ECONOMY

Greek yields drop on report EU mulling extending loans

Greek bond yields fell sharply on Wednesday after a media report said European Union officials were weighing extending the maturity of loans to Athens to 50 years, which could ease the debt burden on Greece.

Citing two officials with knowledge of the discussions, Bloomberg said the next bailout for Greece may include extending the maturity to 50 from 30 years, and cutting the interest rate on some previous aid.

An official close to Greece’s debt negotiations with the troika had told Reuters as early as October that Greece may swap a big chunk of its bailout loans with a 50-year government bond as a way to achieve debt relief once it attains a primary budget surplus this year.

Given that a cut of Greece’s nominal debt pile is not an option, Greek and European Union officials have repeatedly said that some combination of at least three measures were examined to provide debt relief. These were a further lowering of interest rates on existing loans, an extension of the maturities and pay-back schedule, and some relief on financing EU structural funds.

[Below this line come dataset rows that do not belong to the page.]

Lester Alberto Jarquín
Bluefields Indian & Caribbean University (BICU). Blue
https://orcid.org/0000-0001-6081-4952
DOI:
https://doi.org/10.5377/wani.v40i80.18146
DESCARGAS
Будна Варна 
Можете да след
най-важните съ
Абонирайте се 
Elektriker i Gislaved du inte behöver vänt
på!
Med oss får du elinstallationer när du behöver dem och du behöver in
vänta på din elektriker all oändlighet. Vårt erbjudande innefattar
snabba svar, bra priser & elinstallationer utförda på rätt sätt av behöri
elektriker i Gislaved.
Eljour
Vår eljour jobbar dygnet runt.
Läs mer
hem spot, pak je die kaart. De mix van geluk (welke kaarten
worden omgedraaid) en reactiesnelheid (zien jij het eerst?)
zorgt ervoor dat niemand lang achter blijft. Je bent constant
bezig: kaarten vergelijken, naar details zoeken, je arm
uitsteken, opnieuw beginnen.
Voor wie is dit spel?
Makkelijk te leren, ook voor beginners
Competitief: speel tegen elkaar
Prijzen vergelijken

Greek 10-year yields slid 29 basis points to 8.12 percent with 30-year yields falling 24 bps to 7.82 percent, outpacing other eurozone peers including bonds issued by bailed-out neighbour Portugal.

The yields have dropped around 60 basis points this week, almost reversing their recent rise to 2014 peaks spurred by contagion to the eurozone’s most battered debt market from the sell-off in emerging markets.

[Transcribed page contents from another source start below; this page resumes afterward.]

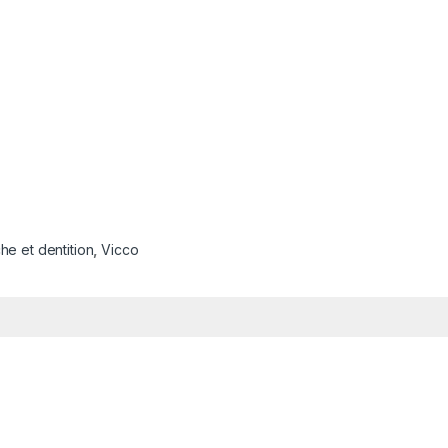
he et dentition
,
Vicco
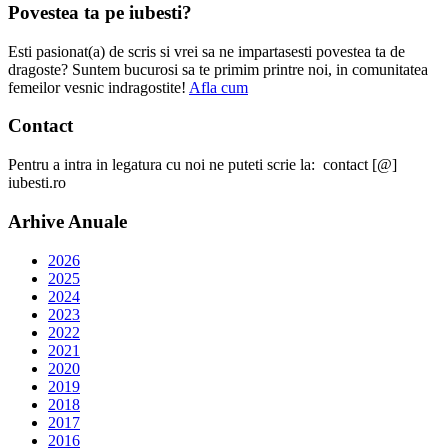
Povestea ta pe iubesti?
Esti pasionat(a) de scris si vrei sa ne impartasesti povestea ta de
dragoste? Suntem bucurosi sa te primim printre noi, in comunitatea
femeilor vesnic indragostite!
Afla cum
Contact
Pentru a intra in legatura cu noi ne puteti scrie la: contact [@]
iubesti.ro
Arhive Anuale
2026
2025
2024
2023
2022
2021
2020
2019
2018
2017
2016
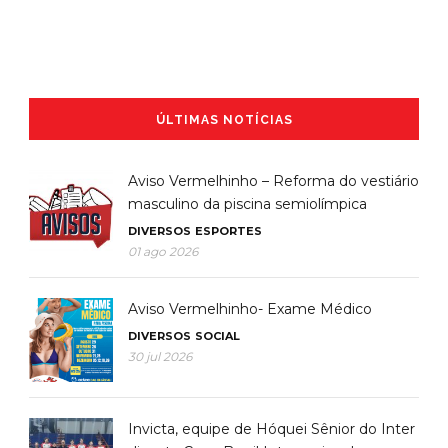
ÚLTIMAS NOTÍCIAS
Aviso Vermelhinho – Reforma do vestiário
masculino da piscina semiolímpica
DIVERSOS
ESPORTES
01 ago 2026
Aviso Vermelhinho- Exame Médico
DIVERSOS
SOCIAL
30 jul 2026
Invicta, equipe de Hóquei Sênior do Inter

There has been a string of positive news on Greece, including a Reuters report on Tuesday that Athens and its international lenders had largely resolved differences over a potential fiscal gap this year, removing a hurdle to talks to release more bailout funds.

“Today’s news is positive in terms of the Bloomberg report that the EU are considering reducing interest rates on the loans and moving forward with the programme,» said Gabriel Sterne, chief economist at distressed debt brokerage Exotix.

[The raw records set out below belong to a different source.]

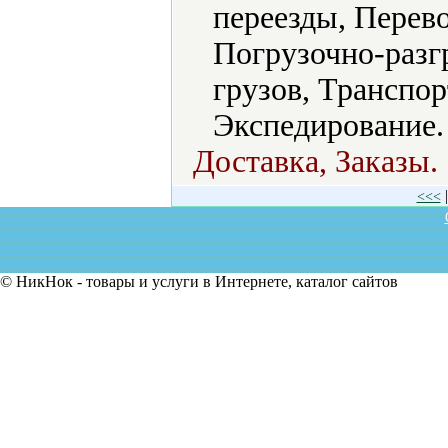
переезды, Перево
Погрузочно-разг
грузов, Транспор
Экспедирование.
Доставка, Заказы.
<<<
© НикНок - товары и услуги в Интернете, каталог сайтов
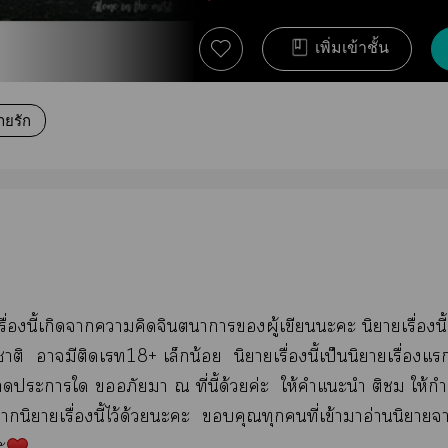
เพิ่มเข้าชั้น
ายรัก
รื่องนี้เกิดาาคิดจินตนาการผู้เขียนะะ นิยายเรื่องนี้
ติ ามีติดเ18+ เล็กน้อย นิยายเรื่องนี้เป็นนิยายเรื่องแ
ะาใ อภัยา ณ ที่นี้ด้วยค่ะ ให้คำแะนำ ติ ให้กำลั
านิยายเรื่องนี้ไว้ด้วยะะ คุณทุกคนที่เข้าาอ่านนิยายา
ะ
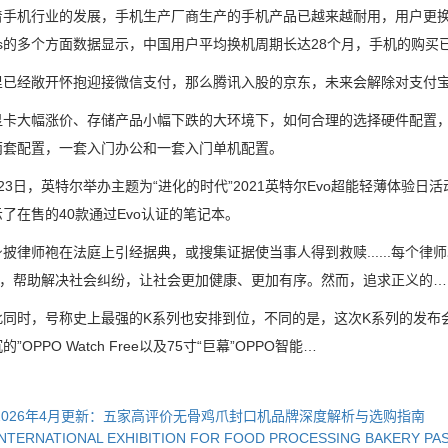
机行业的发展，手机生产厂商生产的手机产品已越来越耐用，用户更换手机的
ytics的多个方面数据显示，中国用户平均换机周期长达28个月，手机的购买
经敞开怀抱迎接微信支付，那么腾讯入股的京东，未来会解除对支付宝
大幅涨价、存储产品小幅下跌的大环境下，如何合理的选择硬件配置，
两套配置，一套入门办公和一套入门单机配置。
日，英特尔举办主题为“进化的时代”2021英特尔Evo超能轻薄体验日
了在售的40款通过Evo认证的笔记本。
师袍在法庭上引经据典，或搜集证据使当事人得到救赎......每个律
论”，帮助解决社会纠纷，让社会更加健康、更加有序。然而，追求正义的…
，号称史上最强的K系列也安排到位，不同的是，这次K系列的发布会，除了
”OPPO Watch Free以及75寸“巨幕”OPPO智能…
2026年4月更新：五家高评价无骨鸡爪封口机品牌深度解析与选购指南
INTERNATIONAL EXHIBITION FOR FOOD PROCESSING BAKERY PA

“There are a lot of overhanging uncertainties the resolution of which will be of considerable comfort to markets, especially in an environment where the opinion polls are not looking good for the government. It is reasonable that markets are handing on to this sort of news and are very volatile.”

Sterne was referring to signs of increasing opposition to austerity measures in Greece, where the ruling coalition has a three-seat majority in parliament. The opposition Syriza party, leading in the polls, has pledged to tear up the bailout deal.

In core eurozone markets, German yields fell back to six-month lows after a sale of five-year bonds drew solid demand fuelled by bets the European Central Bank will signal further monetary policy easing this week.

The sale of 3.28 billion euros of five-year bonds drew bids worth 1.7 times the amount offered and was sold at a lower yield than at a similar auction in January.

Lingering concerns over emerging markets and the ECB policy outlook is supporting demand for German debt, the eurozone’s safe-haven of choice, even though yields in the secondary market are at six-month lows.

“Clearly the ECB is in play. A number of people think there will be a refi cut (on Thursday) and we are one of them. Certainly the prevailing consensus is you are going to get more easing in the next couple of months,» said RBS strategist Michael Michaelides.

Five-year German yields were 2 basis points lower at 0.53 percent after the auction while the 10-year Bund yield was 3.4 bps down at 1.521 percent.

“Secondly, there are still some flows from emerging markets into safe haven markets (and) the data backdrop is not as strong as the consensus probably believes.”

A fall in eurozone inflation to 0.7 percent last month, well below the ECB’s target, and volatile money markets are piling pressure on the ECB to do more to pep up the block’s weak recovery.

Money market prices suggest no change in ECB rates at its policy meeting on Thursday. The vast majority of 24 traders polled by Reuters said they did not expect the ECB to take its refinancing rate lower than the current 0.25 percent on Thursday or make any moves that could increase money supply and boost inflation.